• Saved entries:
┄┄┄┄┄┄┄┄┄┄
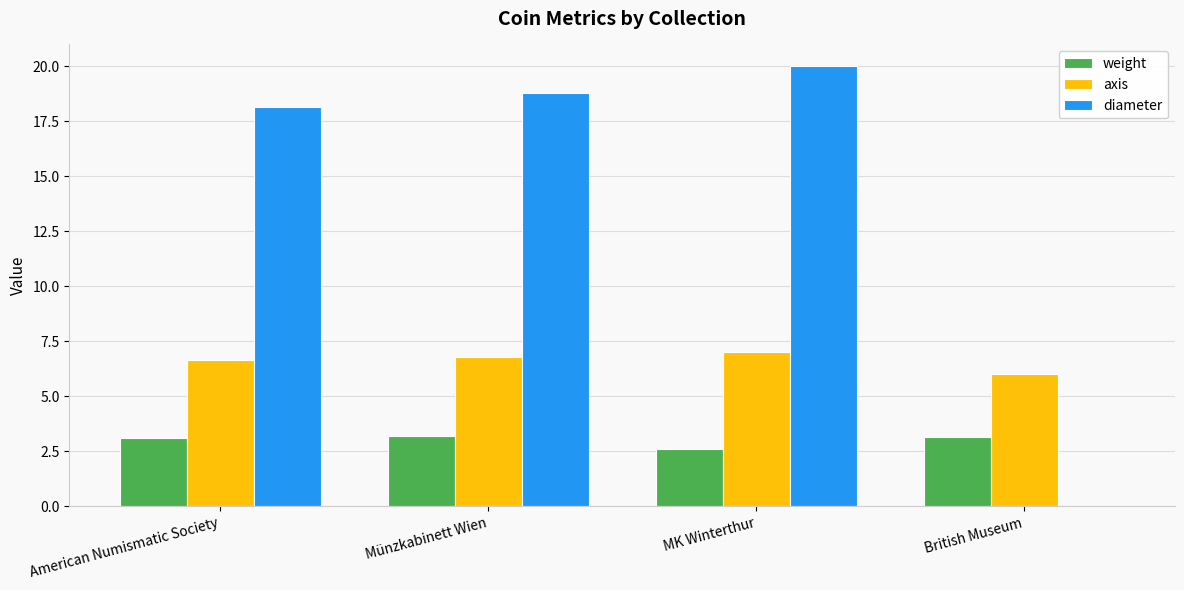

Where is diameter nearest to the value 10?

American Numismatic Society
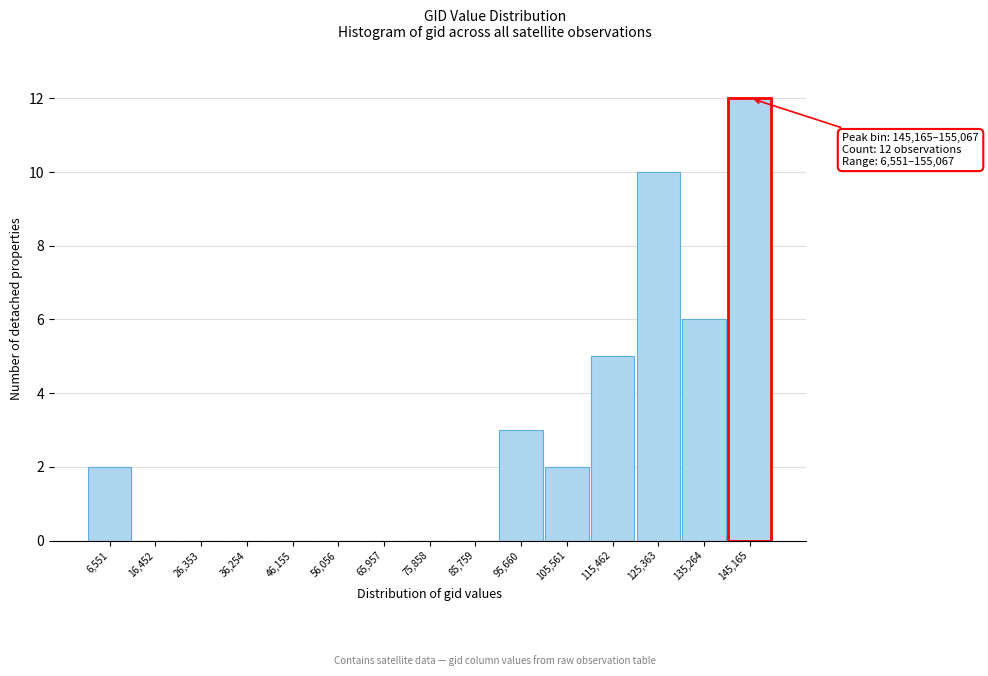

Reading right to left, list all the values displayed in this chart.

145,165=12	135,264=6	125,363=10	115,462=5	105,561=2	95,660=3	85,759=0	75,858=0	65,957=0	56,056=0	46,155=0	36,254=0	26,353=0	16,452=0	6,551=2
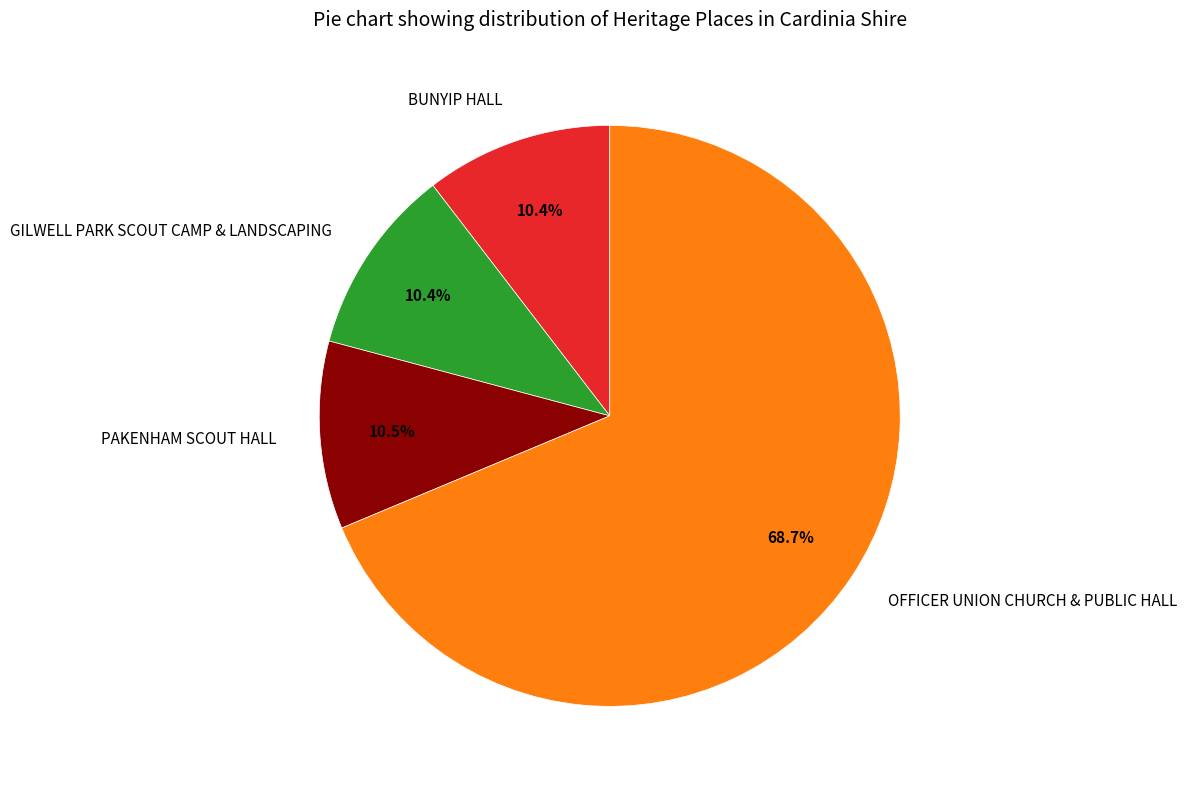

To the nearest percent, what percentage of the pie is OFFICER UNION CHURCH & PUBLIC HALL?

69%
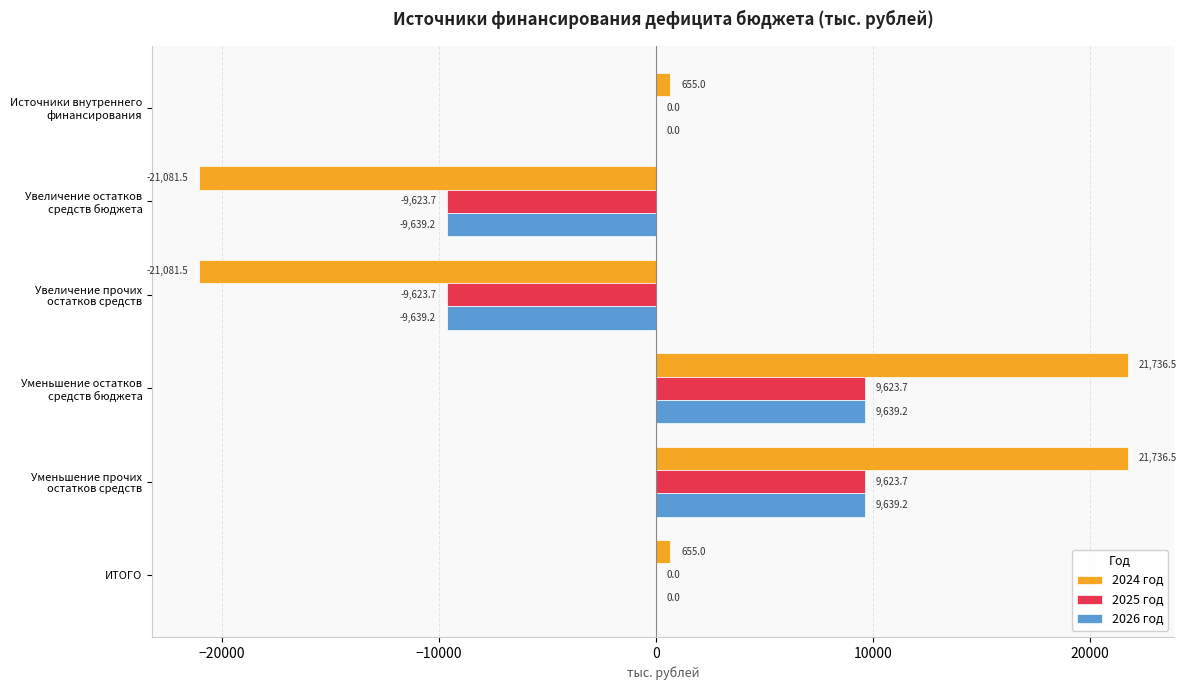

What is the greatest value displayed?

21736.5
┄┄┄┄┄┄┄┄┄┄
Copy every line of the listing above verbatim, leaving out the pictures.

• EXERCISE SOLUTION:
Where is diameter nearest to the value 10?

American Numismatic Society

Reading right to left, list all the values displayed in this chart.

145,165=12	135,264=6	125,363=10	115,462=5	105,561=2	95,660=3	85,759=0	75,858=0	65,957=0	56,056=0	46,155=0	36,254=0	26,353=0	16,452=0	6,551=2

To the nearest percent, what percentage of the pie is OFFICER UNION CHURCH & PUBLIC HALL?

69%

What is the greatest value displayed?

21736.5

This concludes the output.